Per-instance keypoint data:

§

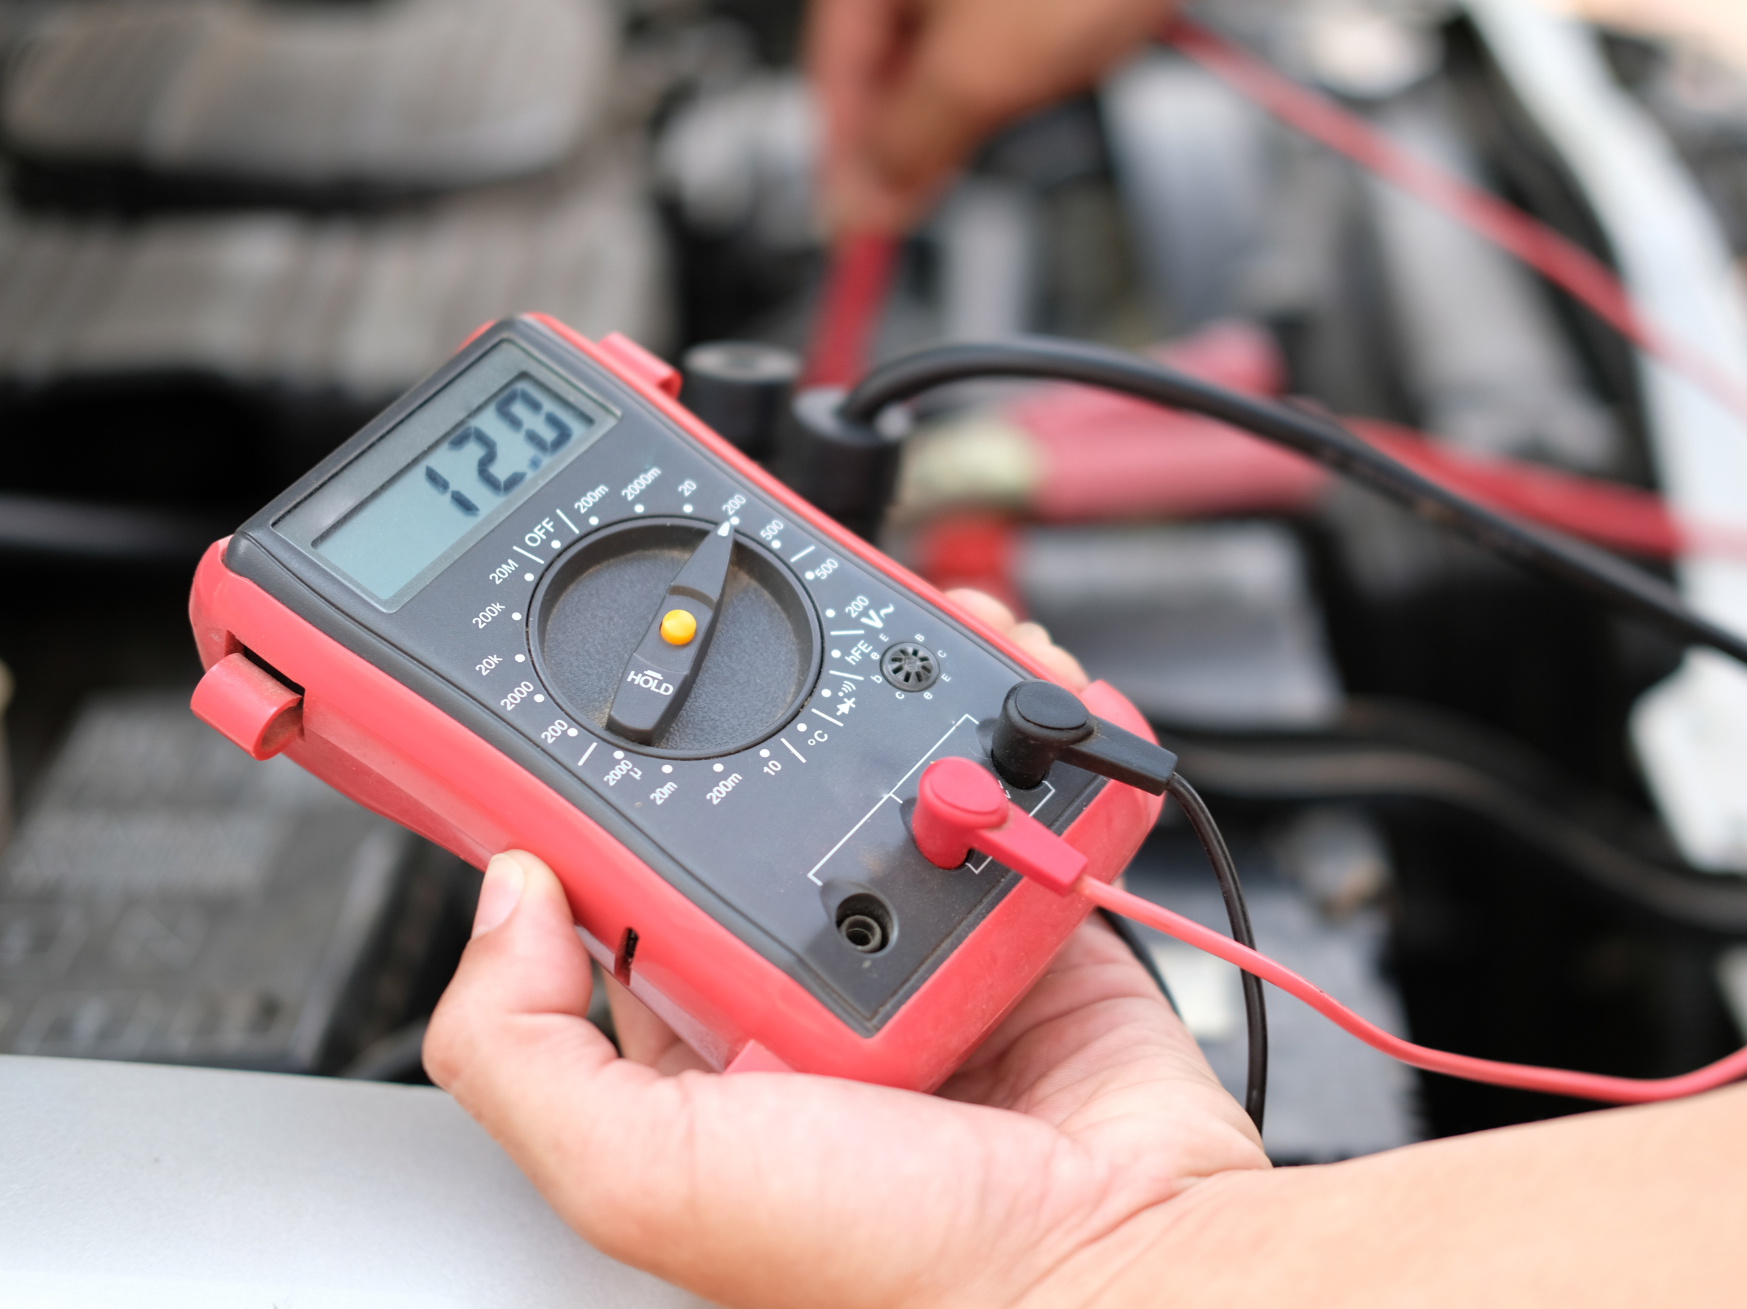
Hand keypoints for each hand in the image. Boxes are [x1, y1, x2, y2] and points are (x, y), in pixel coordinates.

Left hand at [424, 592, 1266, 1307]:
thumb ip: (524, 1055)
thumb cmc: (893, 1261)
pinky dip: (1010, 725)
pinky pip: (1011, 794)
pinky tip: (997, 674)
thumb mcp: (645, 1176)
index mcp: (703, 1036)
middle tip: (755, 642)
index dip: (602, 786)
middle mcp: (809, 983)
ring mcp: (922, 940)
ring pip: (887, 781)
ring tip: (886, 637)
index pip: (624, 882)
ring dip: (891, 698)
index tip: (594, 690)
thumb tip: (500, 898)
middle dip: (760, 716)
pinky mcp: (1025, 914)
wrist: (1108, 1261)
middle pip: (762, 805)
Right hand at [808, 0, 1253, 233]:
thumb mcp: (974, 71)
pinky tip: (1018, 96)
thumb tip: (865, 199)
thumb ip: (908, 145)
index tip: (852, 224)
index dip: (843, 161)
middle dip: (902, 137)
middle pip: (884, 63)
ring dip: (953, 110)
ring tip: (967, 146)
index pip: (833, 70)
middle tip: (906, 205)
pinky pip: (990, 35)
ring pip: (939, 53)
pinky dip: (998, 76)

§

**ASSIGNMENT**
Transcribe the entries above verbatim, excluding any image.

**RESPONSE**
Hand keypoints for each hand in the image. Boxes are [x1, y1, x2, y2] and points are (x, y), in pixel coordinates.

Left hand at [424, 592, 1266, 1307]:
thumb ip: (524, 1055)
thumb cmc: (893, 1261)
pinky dip: (1010, 725)
pinky pip: (1011, 794)
pinky tip: (997, 674)
thumb mcp: (645, 1176)
index mcp: (703, 1036)
middle tip: (755, 642)
index dip: (602, 786)
middle mcp: (809, 983)
ring mcp: (922, 940)
ring pip: (887, 781)
ring tip: (886, 637)
index pip: (624, 882)
ring dip: (891, 698)
index tip: (594, 690)
thumb tip: (500, 898)
middle dip: (760, 716)
pinky mcp: (1025, 914)
wrist: (1108, 1261)
middle pip: (762, 805)
Right hand at [808, 0, 1253, 233]:
thumb mcp: (974, 71)
pinky tip: (1018, 96)
thumb tip: (865, 199)
thumb ip: (908, 145)
index tip: (852, 224)
index dip: (843, 161)
middle dip: (902, 137)
middle pip: (884, 63)
ring dip: (953, 110)
ring tip: (967, 146)
index pip: (833, 70)
middle tip: (906, 205)
pinky pip: (990, 35)
ring pip: (939, 53)
pinky dip: (998, 76)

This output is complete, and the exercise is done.